This campaign season reflects that result. Mitt Romney, the Republican candidate, is offering a 20-per-cent tax cut for everyone. Given the mood of the conservatives in the United States today, that may not surprise you. But even President Barack Obama, who is routinely described as a socialist by his opponents, is peddling a plan under which 99 per cent of Americans would pay less than they did under the last Democrat in the White House, Bill Clinton.

This bipartisan agreement that the overwhelming majority of Americans should pay lower taxes than they did in the 1990s is remarkable for many reasons. For one thing, we are constantly hearing – and it is true – that U.S. politics is more polarized than ever. But unless you are a member of the 1 per cent, on this core issue there is a lot more consensus than you might think. Political strategists on both sides, it turns out, know how to read poll data.

But the really surprising thing about the no-more-tax consensus is how much of an outlier it makes the United States compared both with the rest of the world and with itself in recent history. When it comes to foreign policy or to global economic dominance, American exceptionalism may indeed be in jeopardy. But when it comes to taxes, the United States is quite different from most other Western industrialized economies.

According to the International Monetary Fund, in 2011, among the world's 30 leading Western economies (plus Japan), only in New Zealand and in Japan was government revenue a lower share of gross domestic product than in the United States. Countries like Australia, Estonia, Ireland and Switzerland, which tend to favour low taxes and a small state, have government revenue that accounts for more of GDP than does the United States.

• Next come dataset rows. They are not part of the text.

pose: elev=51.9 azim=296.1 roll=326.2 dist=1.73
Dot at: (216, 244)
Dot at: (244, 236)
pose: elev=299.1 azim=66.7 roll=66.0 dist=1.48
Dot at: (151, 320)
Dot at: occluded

The Internal Revenue Service is relatively restrained, too, compared with recent history. In 1945, at the close of the Second World War, federal tax receipts were 20.4 per cent of GDP (expenditures, by the way, were 41.9 per cent, putting the federal budget deficit at 21.5 per cent, compared with 8.7 per cent in 2011). In 1952, the year the Republican Dwight Eisenhower was elected president, federal government revenue was 19 per cent of GDP. In 1988, the last year of Ronald Reagan's transformational conservative presidency, the federal tax take was 18.2 per cent.

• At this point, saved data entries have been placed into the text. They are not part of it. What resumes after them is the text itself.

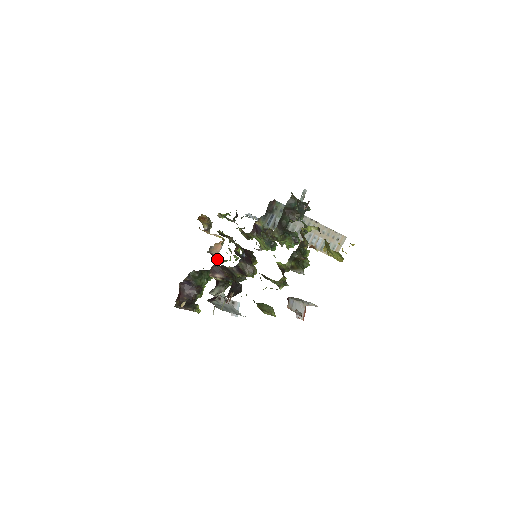
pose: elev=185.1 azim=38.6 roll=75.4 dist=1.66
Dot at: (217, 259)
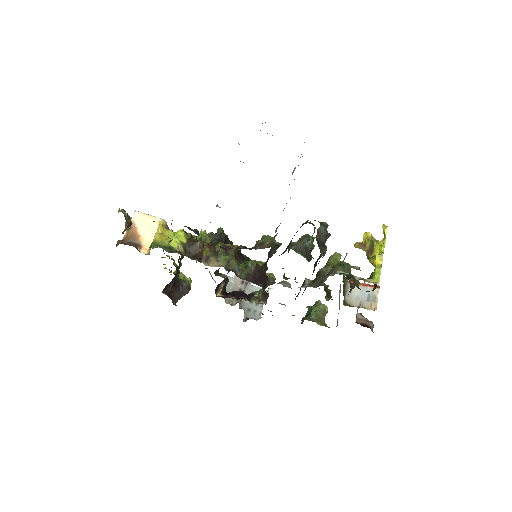
Dot at: occluded
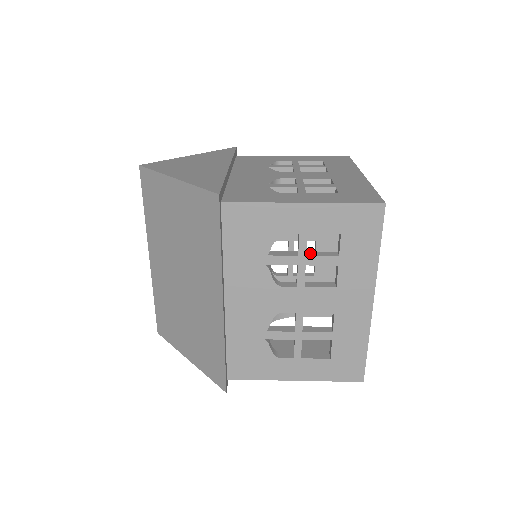
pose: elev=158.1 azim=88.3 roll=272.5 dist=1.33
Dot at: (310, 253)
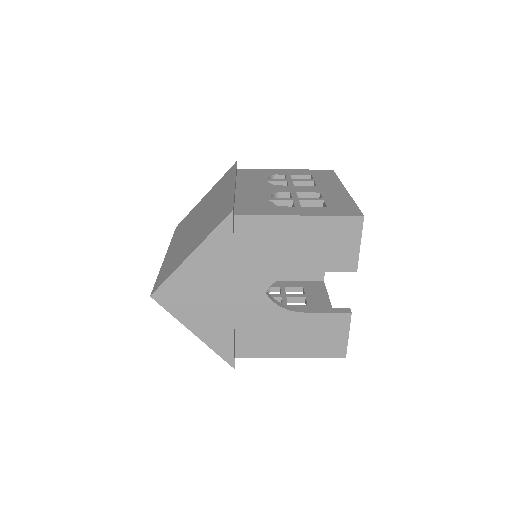
Dot at: occluded
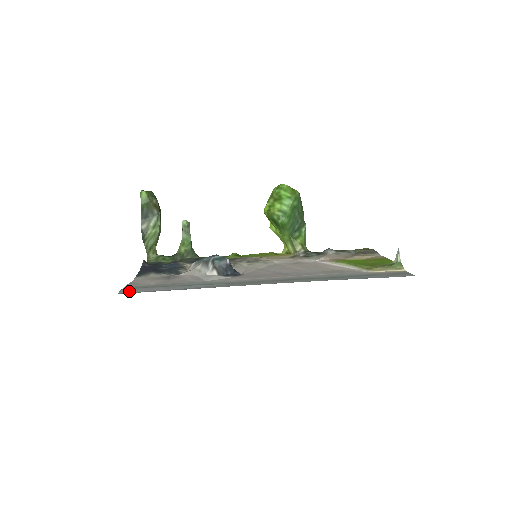
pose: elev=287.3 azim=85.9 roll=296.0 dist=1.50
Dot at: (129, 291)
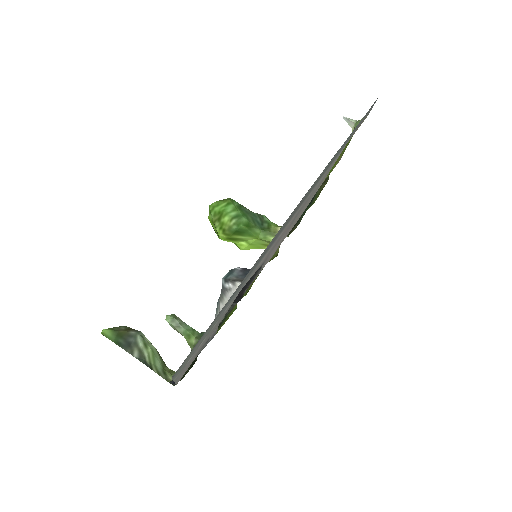
Dot at: (181, 365)
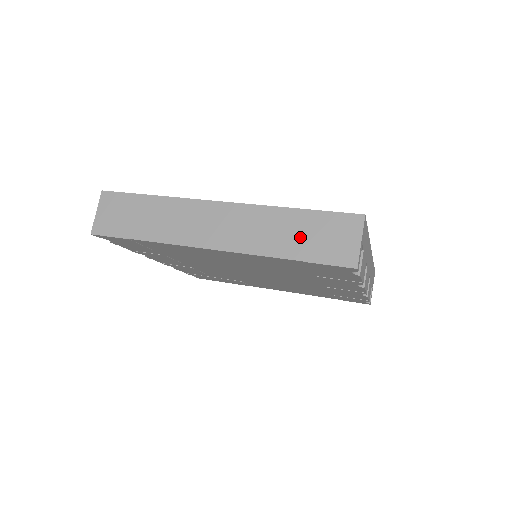
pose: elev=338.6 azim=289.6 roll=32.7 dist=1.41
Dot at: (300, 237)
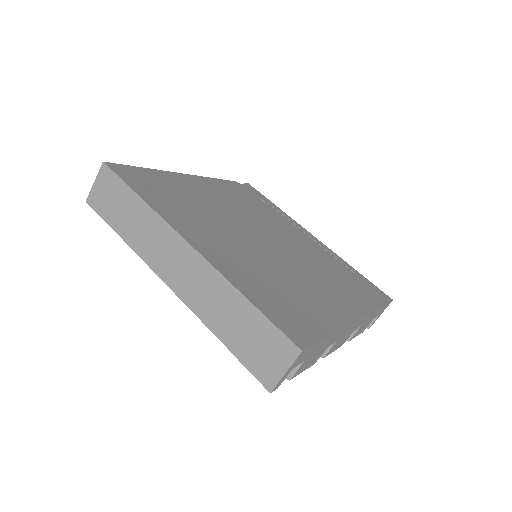
Dot at: (238, 329)
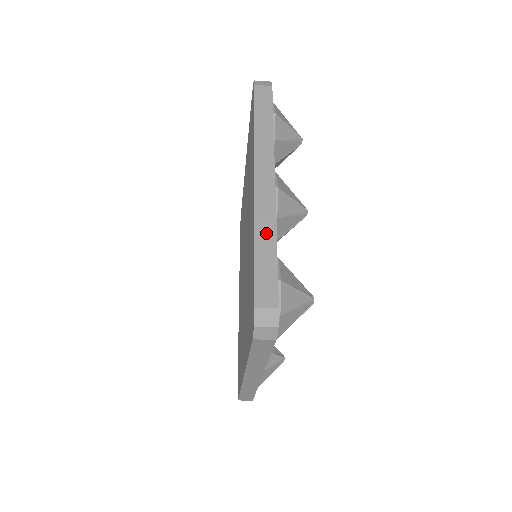
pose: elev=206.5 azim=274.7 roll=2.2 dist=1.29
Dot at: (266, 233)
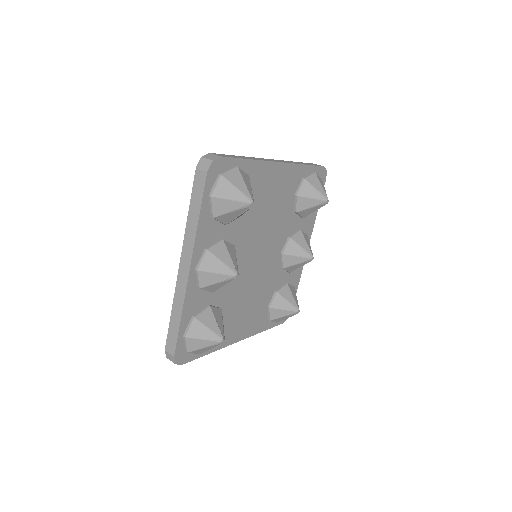
Dot at: (177, 308)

Compare those figures with that of today, when a Democrat is in the White House, nearly half of Americans think their taxes are too high, and both parties are promising to keep taxes low for all, or, in the case of the Democrats, 99 per cent of Americans. In 2011, government revenue was 15.4 per cent of GDP, lower than it was at any time during the Eisenhower or Reagan eras. Like anorexics, who think they are grossly fat when they are very thin, the American body politic is suffering from a national version of body dysmorphia, with nearly half the country believing taxes are high, when they are comparatively and historically low.

Thomas Mann, the Brookings Institution scholar and co-author of an influential new book on the polarization of U.S. politics, traces American thinking about taxes to the success of conservatives, particularly of the anti-tax crusader Grover Norquist, in steering the national conversation.

"This is more of an elite phenomenon," Mr. Mann said. "It's ideological. It's tribal now because of the Grover Norquist taxpayer pledge. It's as if Republicans, even if they think in more pragmatic terms, are not allowed to even consider raising taxes and certainly should be pushing at all times to cut taxes further … It's become Scripture."

"One can't talk rationally or on any evidence-based discussion of tax policy," he said. "It's assumed cutting taxes always does good."

Mr. Mann wishes the country could have a more "rational" and "evidence-based" discussion about taxes. But perhaps the problem is the opposite. The Democrats may have lost the debate about taxes in the United States not because the country gave up on reason, but because the left gave up on politics.

Conservative arguments for low taxes are sometimes coached in technocratic terms – the supply-side view that low taxes will mean higher growth for everyone – but the right has never been shy about talking about tax policy in terms of values as well. Low taxes are part of the bigger fight for personal freedom and a small state. The left, by contrast, has been more reluctant to make the case for higher taxes as the worthwhile price of better public services and a stronger social safety net.

But the IMF's international comparison suggests that taxes really are as much the domain of the politician and the moral philosopher as they are of the economist and the accountant. Some economically successful countries that believe in a strong state levy high taxes, like Germany or Sweden. Some economically successful countries believe in a smaller state and levy lower taxes, like Australia, and, yes, the United States. Meanwhile, in economically stagnant Japan, government revenue is an even lower share of GDP than it is in the United States, while in struggling Spain it is higher, although still lower than in Canada or Germany.

Leaving the tax debate to the technocrats is tempting, but Mr. Norquist has a point. The level of taxes and therefore the size of the state is chiefly a political choice, and it is one the left in the United States is too scared to address head on.